Imagina que, gracias a esas nuevas intervenciones, te encuentras en plena calle con un busto blanco de cuya pensativa cabeza salen varios pájaros volando. Imagina que das unos pasos más y localizas otras de esas bellas figuras de yeso blanco.

Esta vez representan a un grupo de nadadoras de rostro sonriente y ataviadas con gorro y gafas acuáticas. Imagina que avanzas por tu camino y el letrero del nombre de una calle cercana se transforma en una exhortación vital que reza «bésame en esta esquina».

Imagina que decenas de personas se convierten en replicantes por un instante y se fotografían junto al cartel en ese cruce de caminos obedeciendo esa orden tan acatable. Imagina que además de todo esto te falta por descubrir la historia de un amor imposible que protagonizan otras dos figuras de cuerpo entero pero de pequeño tamaño. Una a un lado de una calle, asomada en una terraza, y la otra enfrente. Mirándose. Esperando. Esperándose. Como los amantes de La amigdalitis de Tarzán de Alfredo Bryce Echenique.

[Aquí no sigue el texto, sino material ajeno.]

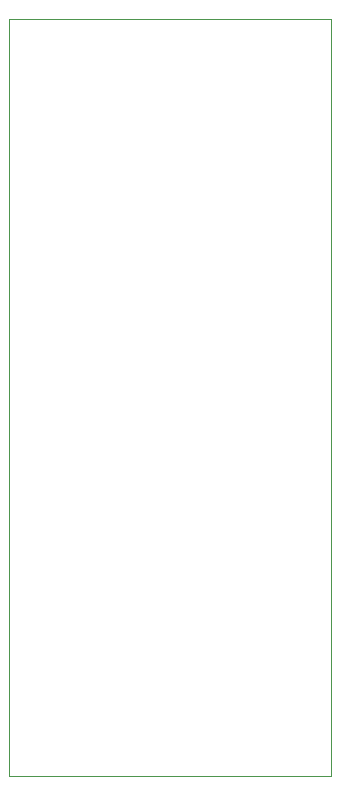
<source format=gbr>
%TF.GenerationSoftware,KiCad,Pcbnew,(6.0.0)*%
%TF.CreationDate,2022-06-05T20:03:01+09:00*%
%TF.ProjectId,phemu6809_emuz80_cnvpcb,7068656d-7536-4383-9039-5f656d757a38,rev?*%
%TF.SameCoordinates,Original*%
%TF.FileFunction,Profile,NP*%
%FSLAX46Y46*%
G04 Gerber Fmt 4.6, Leading zero omitted, Abs format (unit mm)*
G04 Created by KiCad (PCBNEW (6.0.0)) date 2022-06-05 20:03:01*
%MOMM*%
%LPD*%
G01*
G04 APERTURE LIST*
%TA.AperFunction,Profile*%
%ADD10C,0.100000*%
%TD*%
G04 APERTURE END LIST*
D10*
X105410000Y-53975000D02*
X132715000Y-53975000D01*
X132715000Y-53975000D02*
X132715000Y-118110000D01*
X132715000Y-118110000D02*
X105410000Y-118110000D01*
X105410000Y-118110000D02*
X105410000Y-53975000D01*
M02*

</source>
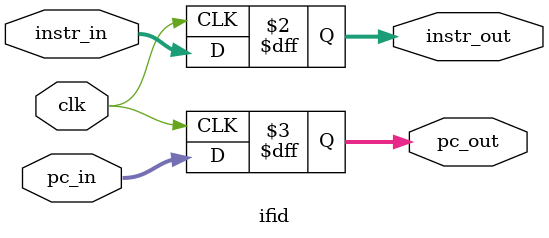
<source format=v>
`timescale 1ns / 1ps


module ifid(
    input wire clk,
    input wire [31:0] instr_in,
    input wire [31:0] pc_in,
    
    output reg [31:0] instr_out,
    output reg [31:0] pc_out
    );
    always@(negedge clk) begin
        instr_out = instr_in;
        pc_out = pc_in;
    end
endmodule

</source>
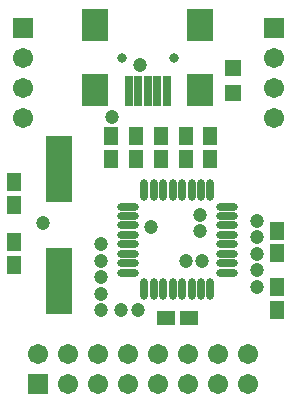
<source format=gts>
%FSLAX44Y44*%
%MOMM*%
G71*
G01*
G75*
G04 Layer_Color=8388736*
%ADD10R,1.2000X1.2000*%
%ADD11R,1.0000X1.3000*%
%ADD12R,2.0000X5.5000*%
%ADD13O,0.5000X1.6500*%
%ADD14O,1.6500X0.5000*%
%ADD15R,1.3000X1.0000*%
%ADD16R,2.0000X2.5000*%
%ADD17R,0.5000X2.3000*%
%ADD18C,0.3000*%
%ADD19C,0.4000*%
%ADD20C,0.2000*%
%ADD21C,1.5000*%
%ADD22R,1.5000X1.5000*%
%ADD23R,1.5000X1.5000*%
%ADD24C,0.6000*%
%ADD25C,1.0000*%
%ADD26C,0.2500*%
%ADD27C,0.6000*%
%ADD28C,0.1800*%
%ADD29C,0.2032*%
%ADD30R,1.4032X1.4032*%
%ADD31R,1.2032X1.5032*%
%ADD32R,2.2032X5.7032*%
%ADD33O,0.7032X1.8532*%
%ADD34O,1.8532X0.7032*%
%ADD35R,1.5032X1.2032*%
%ADD36R,2.2032X2.7032*%
%ADD37R,0.7032X2.5032*%
%ADD38C,1.7032*%
%ADD39R,1.7032X1.7032*%
%ADD40R,1.7032X1.7032*%
%ADD41C,0.8032*%
%ADD42C,1.2032*%
D30*
X197000Y285500D02*
D03*
Y264500D02*
D03*
D31*
X11700Y188650D02*
D03*
Y169650D02*
D03*
Y118850D02*
D03*
Y137850D02*
D03*
X136000Y208500D02*
D03*
Y227500D02*
D03*
X157000Y208500D02*
D03*
Y227500D02*
D03*
X234000Y80500D02*
D03*
Y99500D02*
D03*
X94000Y227500D02*
D03*
Y208500D02*
D03*
X115000Y227500D02*
D03*
Y208500D02*
D03*
X178000Y227500D02*
D03*
Y208500D02*
D03*
X234000Y147500D02*
D03*
Y128500D02*
D03*
D32*
X49800Y104980D02*
D03*
Y199980D02*
D03*
D33*
X122000Y98000D02*
D03*
X130000D02*
D03*
X138000D02*
D03*
X146000D02*
D03*
X154000D02*
D03*
X162000D02*
D03*
X170000D02*
D03*
X178000D02*
D03*
Y182000D02*
D03*
X170000D02*
D03*
X162000D02*
D03*
X154000D02*
D03*
X146000D02*
D03*
X138000D02*
D03*
X130000D02*
D03*
X122000D02*
D03*
D34*
X192000Y112000D02*
D03*
Y120000D02*
D03*
Y128000D02*
D03*
Y136000D02*
D03*
Y144000D02*
D03*
Y152000D02*
D03*
Y160000D02*
D03*
Y168000D02*
D03*
X108000D02*
D03*
Y160000D02*
D03*
Y152000D02*
D03*
Y144000D02*
D03*
Y136000D02*
D03*
Y128000D02*
D03*
Y120000D02*
D03*
Y112000D02*
D03*
D35*
X159500Y74000D02*
D03*
X140500D02*
D03*
D36*
X80500Y321670D02*
D03*
X169500D02*
D03*
Y266670D02*
D03*
X80500D02*
D03*
D37*
X141000Y265670D02*
D03*
X133000D02*
D03*
X125000D02*
D03*
X117001D02*
D03*
X109001D02*
D03*
D38*
X209550Y42910D02*
D03*
Y17510D02*
D03*
X184150Y42910D02*
D03*
Y17510D02*
D03*
X158750Y42910D02*
D03*
Y17510D02*
D03*
X133350Y42910D02*
D03*
Y17510D02*
D03*
X107950Y42910D02*
D03*
Y17510D02*
D03*
X82550Y42910D02*
D03*
Y17510D02*
D03*
X57150Y42910D02*
D03*
Y17510D02*
D03*
X31750Y42910D02*
D03*
X19050Y243000D02*
D03*
Y268400D02*
D03*
Y293800D02*
D03*
X231600Y242650D02*
D03*
Y268050D02*
D03*
Y293450D02*
D03*
D39*
X31750Y17510D02*
D03*
D40*
X19050Y319200D02*
D03*
X231600Y318850D02*
D03*
D41*
X103001Y293670D02*
D03*
X147000D02*
D03*
D42*
X36000Y154000D02*
D03*
X217000Y156000D02*
D03*
Y142000D02*
D03*
Y128000D02*
D03*
Y114000D02*
D03*
Y100000D02*
D03*
X169000Y147000D02*
D03*
Y161000D02*
D03*
X85000Y80000D02*
D03*
Y94000D02*
D03*
X128000Y151000D02*
D03*
X85000Y136000D02*
D03*
Y122000D02*
D03*
Y108000D02*
D03*
X157000Y122000D02*
D03*
X171000D02*
D03*
X102000Y80000D02*
D03*
X117000D02*
D03*
X118000Y288000D02*
D03*
X95000Y244000D02*
D03*
M02*

</source>
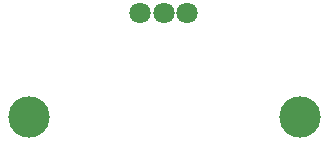
<source format=gbr>
G04 (created by PCBNEW (2013-may-18)-stable) date Вс 25 окт 2015 21:35:21*
%MOIN*%
G04 Gerber Fmt 3.4, Leading zero omitted, Abs format*
%FSLAX34Y34*%
G01*
G70*
G90*
G04 APERTURE LIST*
%ADD10C,0.00393701*%
%ADD11C,0.137795*%
%ADD12C,0.0708661*%
G04 APERTURE END LIST*
G54D10*
G54D11*
X16060Y-10145D03*
X7005Y-10145D03*
G54D12*
X12303Y-6692D03*
X11515Y-6692D03*
X10728Y-6692D03*
M02*

</source>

Imagina que dejas atrás el casco antiguo. Imagina que cualquier vecino o visitante camina algo más, se aleja y llega al puerto. Y que allí encuentra una enorme flecha clavada entre los diques de hormigón, una flecha acompañada por una leyenda escrita en una baldosa que dice: «Cuando Hércules separó las columnas y se juntaron los mares, el Oráculo ordenó lanzar una saeta que señalaría el lugar donde morarían las futuras civilizaciones».

Necesidad de soñar

Imagina que todo esto es real. Imagina que alguien ha decidido dejar todos estos regalos en la localidad de Rota, en la provincia de Cádiz. Imagina que existen ciudadanos que necesitan seguir soñando. E imagina también que hay ciudadanos que quieren que sigamos teniendo sueños. Imagina.